A refinement to this technique is called "block nested loops": for every block in the outer relation, the entire inner relation is scanned. For each match between the current inner tuple and one of the tuples in the current block of the outer relation, a tuple is added to the join result set. This variant means that more computation is done for each tuple of the inner relation, but far fewer scans of the inner relation are required.
Merge join
If both join relations are sorted by the join attribute, the join can be performed trivially:
- For each tuple in the outer relation,
- Consider the current "group" of tuples from the inner relation; a group consists of a set of contiguous tuples in the inner relation with the same value in the join attribute.

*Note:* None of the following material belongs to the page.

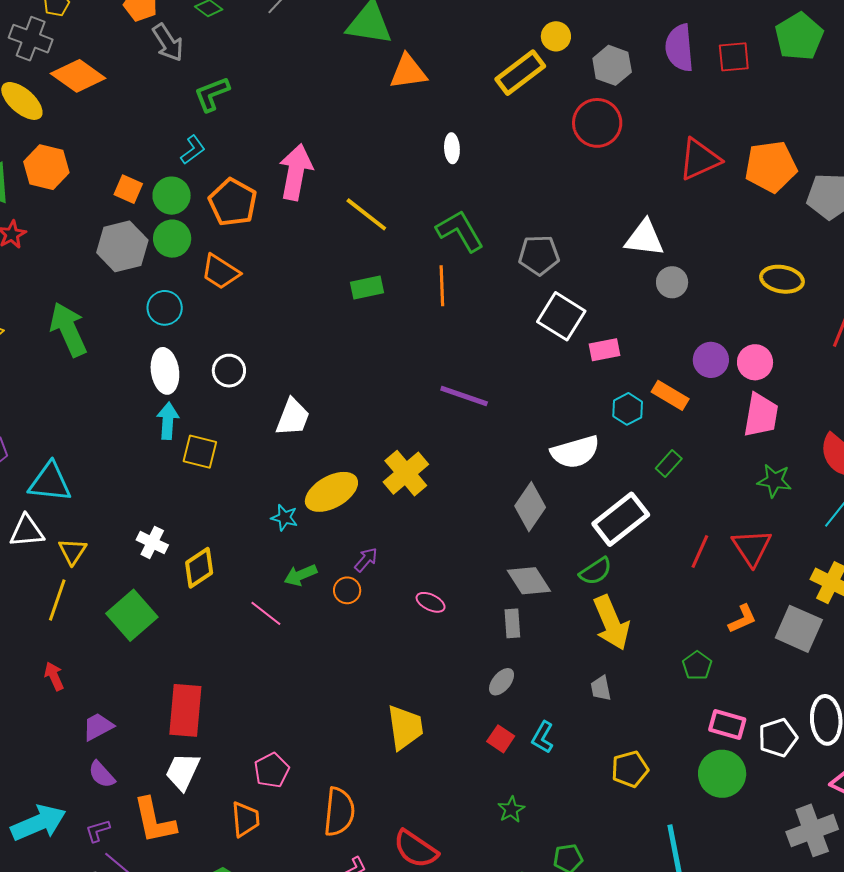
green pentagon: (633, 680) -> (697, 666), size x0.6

- For each matching tuple in the current inner group, add a tuple to the join result. Once the inner group has been exhausted, both the inner and outer scans can be advanced to the next group.
This is one reason why many optimizers keep track of the sort order of query nodes — if one or both input relations to a merge join is already sorted on the join attribute, an additional sort is not required. Otherwise, the DBMS will need to perform the sort, usually using an external sort to avoid consuming too much memory.
Hash join
Semi join
A semi join is an efficient join method where first the join attributed of one table are collected and reported to the second one. It was first reported in 1981. It can be improved with a Bloom-Filter (hashing).